- [Records for processing]

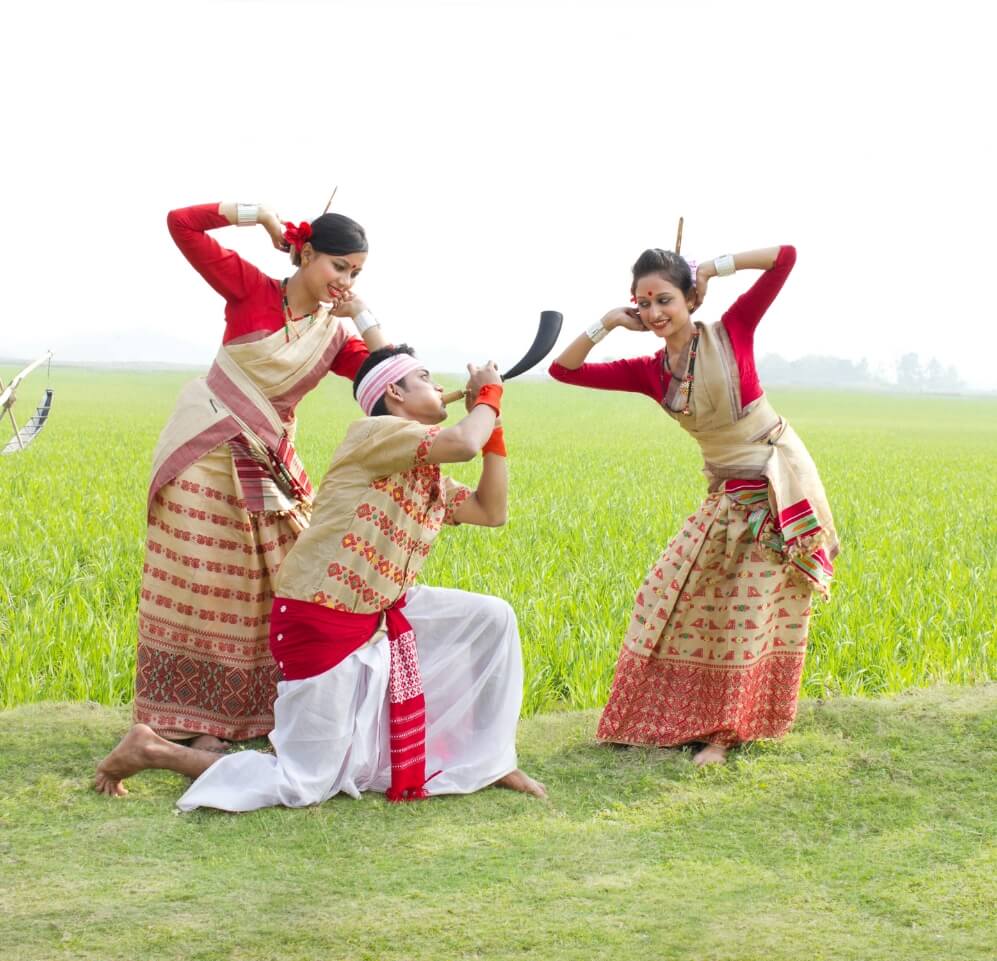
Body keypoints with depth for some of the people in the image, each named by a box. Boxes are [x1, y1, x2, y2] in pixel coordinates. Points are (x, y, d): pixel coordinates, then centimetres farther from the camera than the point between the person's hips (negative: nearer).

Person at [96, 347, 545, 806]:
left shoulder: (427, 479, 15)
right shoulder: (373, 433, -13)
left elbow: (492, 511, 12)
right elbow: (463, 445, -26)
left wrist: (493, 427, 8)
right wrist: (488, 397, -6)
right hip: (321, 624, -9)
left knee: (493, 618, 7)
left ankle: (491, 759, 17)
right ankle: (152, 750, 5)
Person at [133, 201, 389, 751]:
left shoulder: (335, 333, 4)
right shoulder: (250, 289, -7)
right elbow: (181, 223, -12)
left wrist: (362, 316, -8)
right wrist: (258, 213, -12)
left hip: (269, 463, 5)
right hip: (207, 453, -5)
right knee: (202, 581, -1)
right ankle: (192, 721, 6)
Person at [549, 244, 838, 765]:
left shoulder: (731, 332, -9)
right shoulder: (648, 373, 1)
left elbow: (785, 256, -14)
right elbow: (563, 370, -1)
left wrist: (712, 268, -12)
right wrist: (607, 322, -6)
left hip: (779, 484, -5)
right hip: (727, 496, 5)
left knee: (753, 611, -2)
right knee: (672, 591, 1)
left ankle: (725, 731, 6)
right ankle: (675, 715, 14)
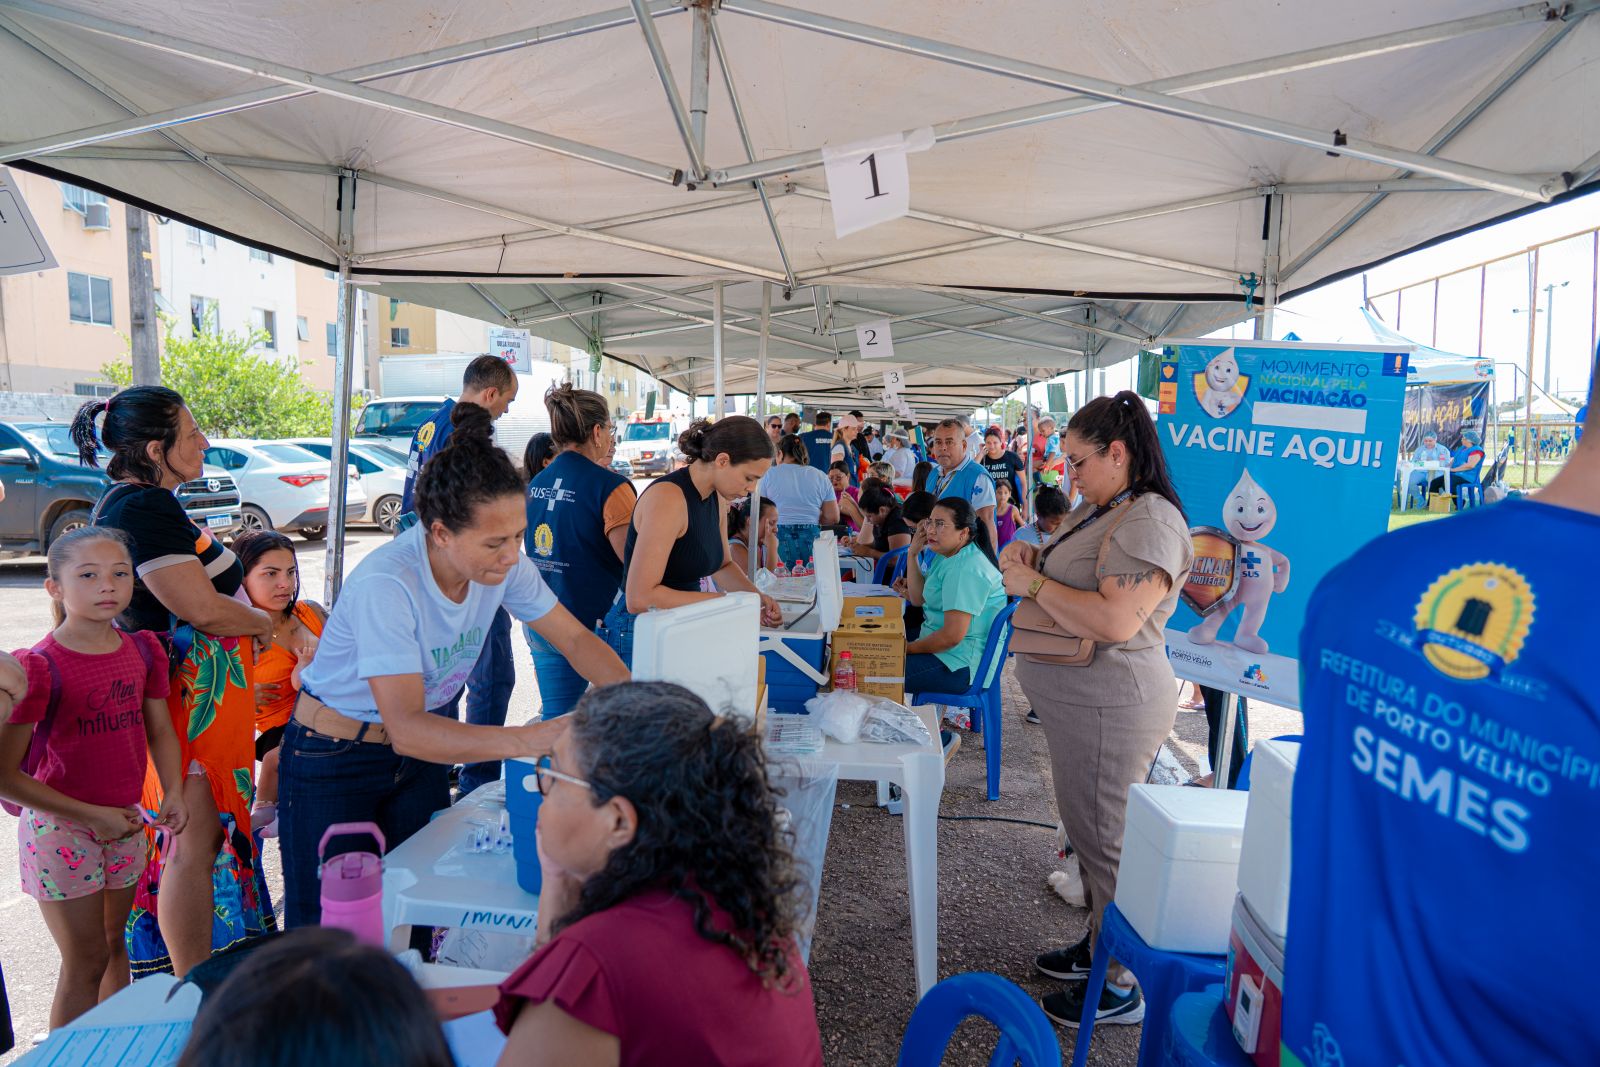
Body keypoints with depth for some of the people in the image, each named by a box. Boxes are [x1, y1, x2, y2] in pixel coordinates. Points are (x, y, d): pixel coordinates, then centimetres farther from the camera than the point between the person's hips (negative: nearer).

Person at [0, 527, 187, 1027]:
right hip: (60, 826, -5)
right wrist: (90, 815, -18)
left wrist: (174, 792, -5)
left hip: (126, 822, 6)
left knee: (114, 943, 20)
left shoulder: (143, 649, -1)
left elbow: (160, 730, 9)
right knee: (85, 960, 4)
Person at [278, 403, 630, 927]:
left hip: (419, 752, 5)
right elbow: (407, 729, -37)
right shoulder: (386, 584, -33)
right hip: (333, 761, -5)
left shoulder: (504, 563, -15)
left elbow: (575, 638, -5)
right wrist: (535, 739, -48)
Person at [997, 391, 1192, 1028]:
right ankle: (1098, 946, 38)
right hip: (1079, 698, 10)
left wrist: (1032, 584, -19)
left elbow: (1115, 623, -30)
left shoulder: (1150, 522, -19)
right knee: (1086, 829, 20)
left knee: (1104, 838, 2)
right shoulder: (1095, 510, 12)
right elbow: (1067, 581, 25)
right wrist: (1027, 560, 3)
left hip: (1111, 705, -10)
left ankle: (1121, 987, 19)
--
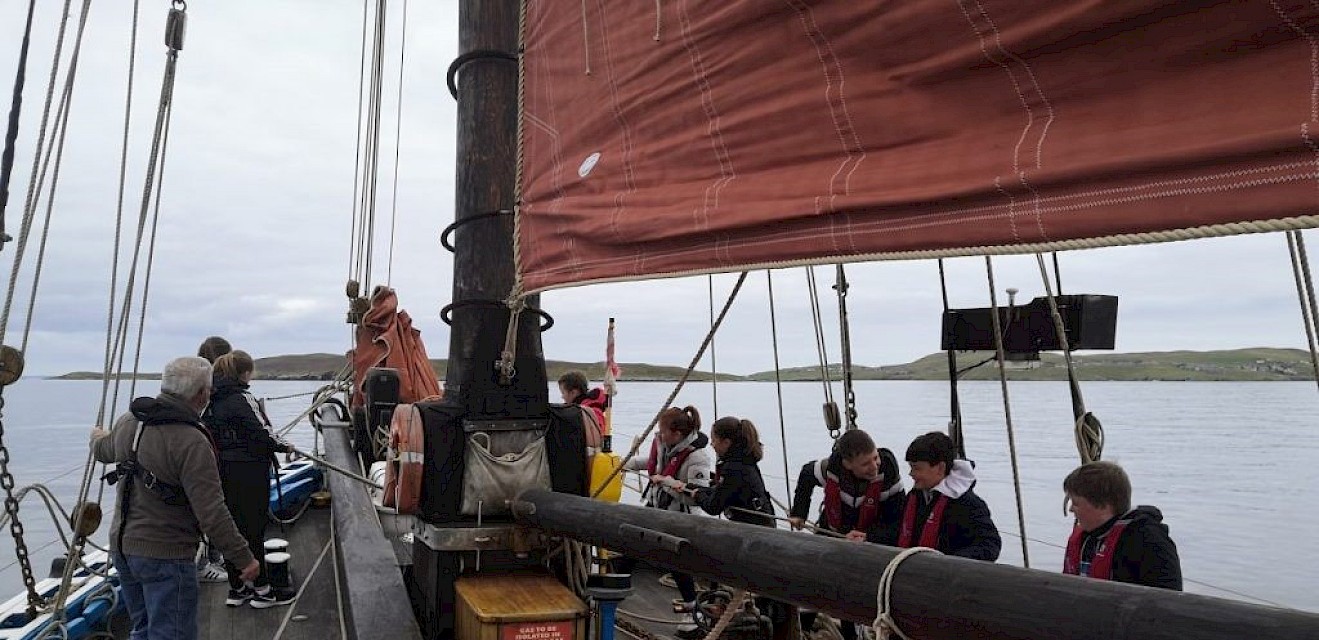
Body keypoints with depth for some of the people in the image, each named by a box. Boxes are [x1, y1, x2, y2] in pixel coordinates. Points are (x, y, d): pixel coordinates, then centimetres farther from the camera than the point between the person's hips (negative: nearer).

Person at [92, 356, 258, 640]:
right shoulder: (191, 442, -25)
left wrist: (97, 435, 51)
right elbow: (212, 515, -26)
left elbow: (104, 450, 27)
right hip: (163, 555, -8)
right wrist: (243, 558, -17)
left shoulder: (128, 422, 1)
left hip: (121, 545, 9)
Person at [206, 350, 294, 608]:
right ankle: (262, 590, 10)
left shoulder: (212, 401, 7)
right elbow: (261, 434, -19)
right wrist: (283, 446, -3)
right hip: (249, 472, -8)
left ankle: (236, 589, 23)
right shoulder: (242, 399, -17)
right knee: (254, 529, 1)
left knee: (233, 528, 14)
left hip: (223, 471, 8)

- [What is being asked] Set down precisely the lines above between the line holding "right hip: (1079, 698, 10)" and the line holding "left ankle: (1121, 987, 19)", inclusive, and nothing beyond them.

- [Solution to the problem]
right hip: (1079, 698, 10)
left wrist: (1032, 584, -19)
left elbow: (1115, 623, -30)
left shoulder: (1150, 522, -19)
right knee: (1086, 829, 20)
left knee: (1104, 838, 2)
right shoulder: (1095, 510, 12)
right elbow: (1067, 581, 25)
right wrist: (1027, 560, 3)
left hip: (1111, 705, -10)
left ankle: (1121, 987, 19)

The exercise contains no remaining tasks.